Google "Gulf Wireless"


----------



## gogic99 (Feb 6, 2014)

Help!!!!Same problem move to Dubai and I need box for kicker solo X,is somebody making boxes?Thank you


----------



## Brav0 (Feb 11, 2013)

I too have been looking into this too I have just bought a Peugeot RCZ, I dont want to fill it full of speakers as such but wouldn't mind replacing the stock ones with JL Audio or similar and maybe a small sub in the boot. I used to dabble a bit in the UK but I dont have the tools or the space here. Happy to do as a little project if anyone can assist?

Thanks


----------



## Berliner (Jul 18, 2013)

Went to YellowHat to check for component speakers for the doors, an amplifier to power them and active subwoofer to install under the seat of BMW Z4. On top of the over priced speakers, amp and sub, the salesman told they will charge me AED 900 for installing it and take 4 hours to do it!!!!

Needless to say I walked out of there. Will try sourcing the items online and have a go at it myself. Removing the door cards and installing the speakers won't take more than 30mins (lots of videos on YouTube on how to do it).

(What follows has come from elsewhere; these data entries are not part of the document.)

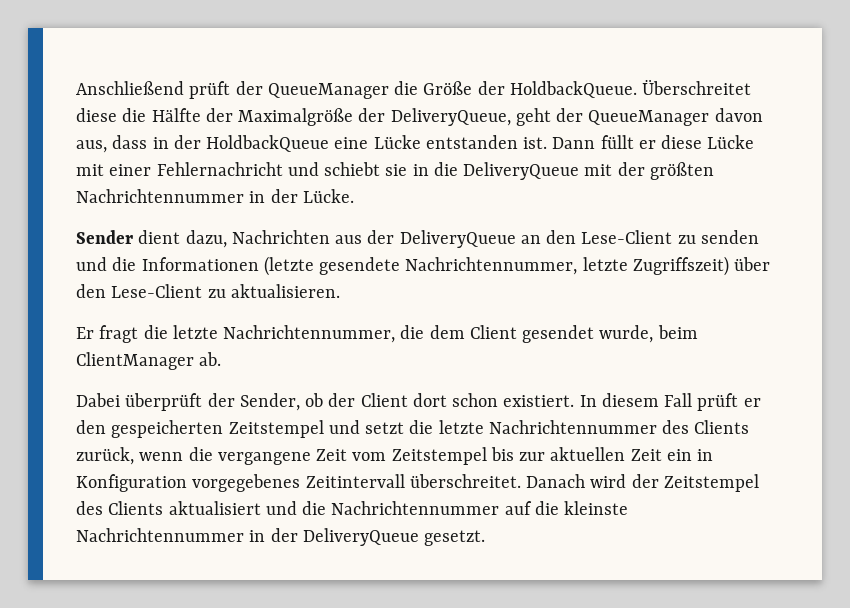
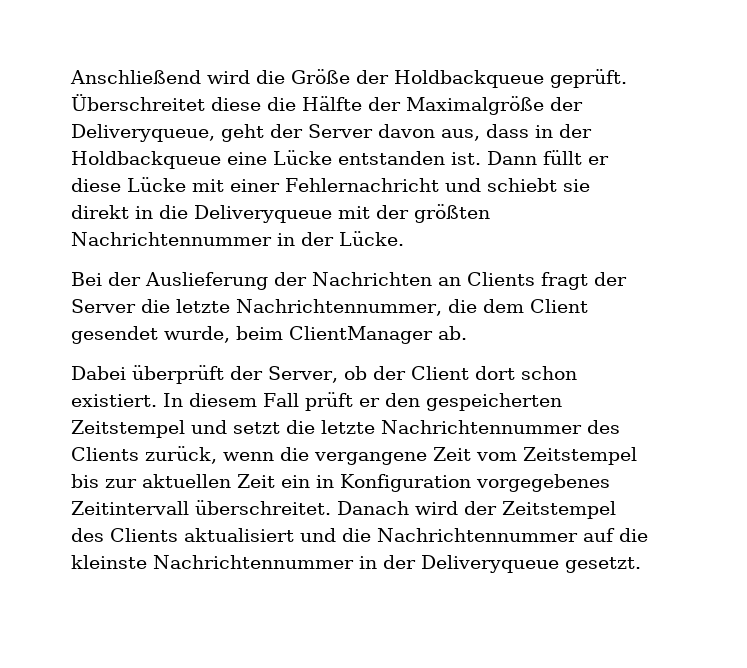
[189,81,389,99] prüft der QueueManager -> [207,70,250,84] wird
[509,81,637,98] HoldbackQueue. -> [394,69,627,88] Holdbackqueue geprüft.
[390,108,511,126] DeliveryQueue, -> [71,124,215,142] Deliveryqueue,
[588,110,710,126] QueueManager -> [308,124,373,138] Server
[206,135,330,152] HoldbackQueue -> [71,151,221,169] Holdbackqueue
(408, 170) none -> [71,205,129,219] direkt
[463,162,580,180] DeliveryQueue -> [194,205,332,223] Deliveryqueue
[76,230,759,248] [76,256,771,276] [76,284,340,298] [76,325,139,343] Sender dient dazu, Nachrichten aus der DeliveryQueue an den Lese-Client zu senden und die Informationen (letzte gesendete Nachrichtennummer, letzte Zugriffszeit) über den Lese-Client zu aktualisieren. // Er fragt -> [71,272,627,290] [71,299,136,313] Bei der Auslieferung der Nachrichten an Clients fragt der Server
[239,393,300,411] Sender, -> [268,366,338,383] Server,
[302,528,419,546] DeliveryQueue -> [421,555,559,573] Deliveryqueue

It is installing the sub underneath the seat that I am not too confident about and securing the amp that will power the components in the doors.


----------



## gogic99 (Feb 6, 2014)

hmmm yes project we can all do something,well lets put it like this I know think or 2 about car audio I can not poste website here because I m new member so google honda civic type r kicker and on kicker site its my old car
now for past few year when I was leaving home in europe i was driving bmw e92 335i so i could not touch anything,then I come in Dubai and i bought porsche cayenne turbo i hate that car i sold it after 30 days,now i bought for my wife peugeot 307 and now I m ready to go music mental again,all music what you see in car i have in europe plus few more amps extra and more stuff.And we can do what ever because I have 75% off on fedex so hmmmmmmm,


----------